== 問題 ==
下に示す製薬産業についての本文から、「2.パテント(特許)と医療保険による二重の市場のゆがみ」を含む語句で始まり「いうシナリオが考えられます。」で終わる部分を、一字も変えずにそのまま書き写しなさい。

前回に引き続き、製薬産業を医療経済学的な観点から見てみたいと思います。前回のブログでは政策産業の最も重要な特徴の一つである、高いR&D(研究開発)コストと安い限界費用(Marginal Cost)に関してご説明しました。今回は残りの特徴をまとめてお話しようと思います。
2.パテント(特許)と医療保険による二重の市場のゆがみ
新薬の開発には、予期せぬ副作用などの不確定要素が多くあるため、莫大な予算と時間が必要になります。そのため、新薬の開発にたどり着いた開発者の権利(知的財産権)を守るため、パテント(特許)が認められています。日本では、特許庁に特許出願した日から20年間がパテント期間になります。医療用医薬品の場合は研究開発に要した期間のうち、治験に要した期間と新薬の承認審査に要した期間が「特許期間の延長」の対象となり、最長で5年間延長されます。このパテント期間が終わるとジェネリック医薬品(後発品)が市場に参入してくるため、薬の価格が大きく下がってしまいます。一方で、それまでのパテント期間中は他の企業が同じ薬を作ることができないので、独占市場(Monopoly market)になります。競争が存在しないので、売り手である製薬会社が価格に大きな影響力を持つことになります。これが製薬業界に関して自由市場が機能しない一つの理由です。これに加えて、医療保険が輪をかけて市場をゆがめてしまいます。医療保険のため買い手にとっての薬の値段は実際の値段よりもずっと低いものになります(日本では高齢者と子供を除き、薬の値段の3割しか患者さんは負担しません)。医療保険は平等な社会を達成するためには必要なものなのですが、その一方で、市場をゆがめてしまい自由市場がうまく機能しない原因にもなります。ちなみに、日本では薬価が自由市場で決められているわけではありません。日本では薬価は、中医協(中央社会保険医療協議会)における製薬会社と厚労省との交渉の末に決まっており、その結果として診療報酬表において薬価は定められて(固定されて)います。時々、薬価を自由市場で決めさせたら競争が活発になって価格が下がるのではないか、という議論が出てきますが、上記のような理由により自由市場はうまく機能しないと考えられ、実際にはMonopolyによって薬価が今よりも高くなるというシナリオが考えられます。
パテント制度は、薬価が「動的に効率的な価格(Dynamically efficient price)」を近似させることを目的として導入されている制度なのですが、残念ながらこの近似がうまくいっていないません。我々には、この動的に効率的な価格を知る方法がないため、パテント制度と市場を組み合わせればそれが達成できると期待されているのですが、実際には思い通りにはなっていないようです。

== 提供情報 ==
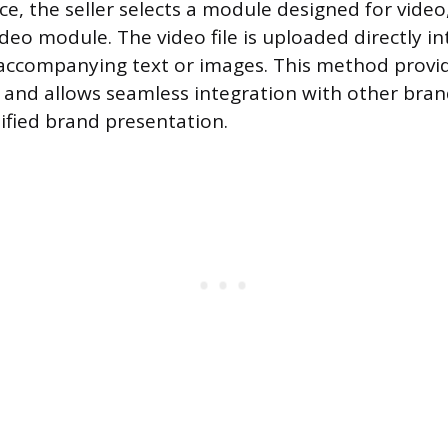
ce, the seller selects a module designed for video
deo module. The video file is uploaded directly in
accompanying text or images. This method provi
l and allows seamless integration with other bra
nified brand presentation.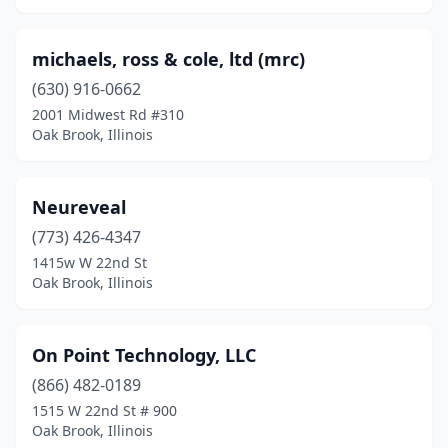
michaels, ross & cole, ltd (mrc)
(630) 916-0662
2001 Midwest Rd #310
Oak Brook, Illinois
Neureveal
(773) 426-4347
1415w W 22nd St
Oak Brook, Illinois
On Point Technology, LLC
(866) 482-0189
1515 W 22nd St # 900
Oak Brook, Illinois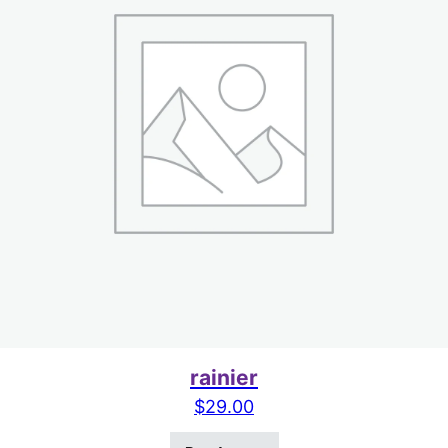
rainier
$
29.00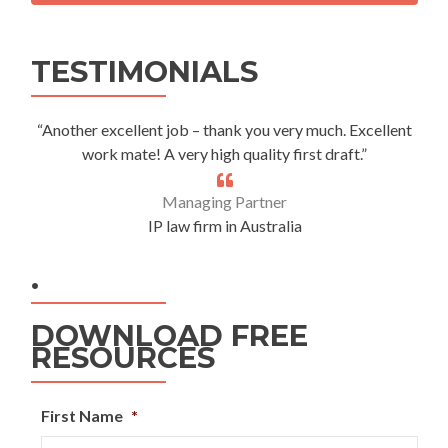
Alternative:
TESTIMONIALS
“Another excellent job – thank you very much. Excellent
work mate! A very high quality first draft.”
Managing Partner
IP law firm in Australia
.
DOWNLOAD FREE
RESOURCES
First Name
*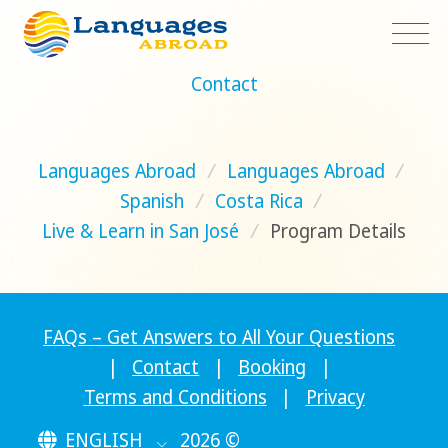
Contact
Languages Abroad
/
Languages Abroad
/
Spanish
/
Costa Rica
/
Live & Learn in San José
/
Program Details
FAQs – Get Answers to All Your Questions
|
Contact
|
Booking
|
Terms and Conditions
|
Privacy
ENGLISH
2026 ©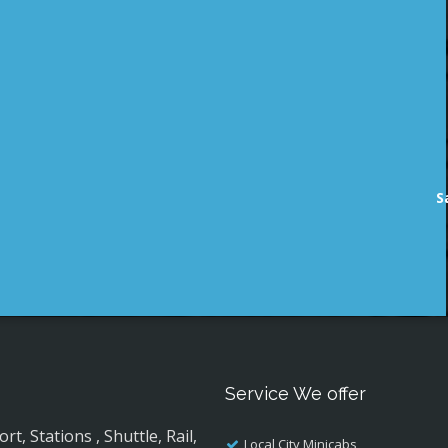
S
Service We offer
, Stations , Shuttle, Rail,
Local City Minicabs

== 解答 ==
2.パテント(特許)と医療保険による二重の市場のゆがみ
新薬の開発には、予期せぬ副作用などの不確定要素が多くあるため、莫大な予算と時間が必要になります。そのため、新薬の開発にたどり着いた開発者の権利(知的財産権)を守るため、パテント(特許)が認められています。日本では、特許庁に特許出願した日から20年間がパテント期間になります。医療用医薬品の場合は研究開発に要した期間のうち、治験に要した期間と新薬の承認審査に要した期間が「特許期間の延長」の対象となり、最長で5年間延長されます。このパテント期間が終わるとジェネリック医薬品(後発品)が市場に参入してくるため、薬の価格が大きく下がってしまいます。一方で、それまでのパテント期間中は他の企業が同じ薬を作ることができないので、独占市場(Monopoly market)になります。競争が存在しないので、売り手である製薬会社が価格に大きな影響力を持つことになります。これが製薬業界に関して自由市場が機能しない一つの理由です。これに加えて、医療保険が輪をかけて市場をゆがめてしまいます。医療保険のため買い手にとっての薬の値段は実際の値段よりもずっと低いものになります(日本では高齢者と子供を除き、薬の値段の3割しか患者さんは負担しません)。医療保険は平等な社会を達成するためには必要なものなのですが、その一方で、市場をゆがめてしまい自由市場がうまく機能しない原因にもなります。ちなみに、日本では薬価が自由市場で決められているわけではありません。日本では薬価は、中医協(中央社会保険医療協議会)における製薬会社と厚労省との交渉の末に決まっており、その結果として診療報酬表において薬価は定められて(固定されて)います。時々、薬価を自由市場で決めさせたら競争が活発になって価格が下がるのではないか、という議論が出てきますが、上記のような理由により自由市場はうまく機能しないと考えられ、実際にはMonopolyによって薬価が今よりも高くなるというシナリオが考えられます。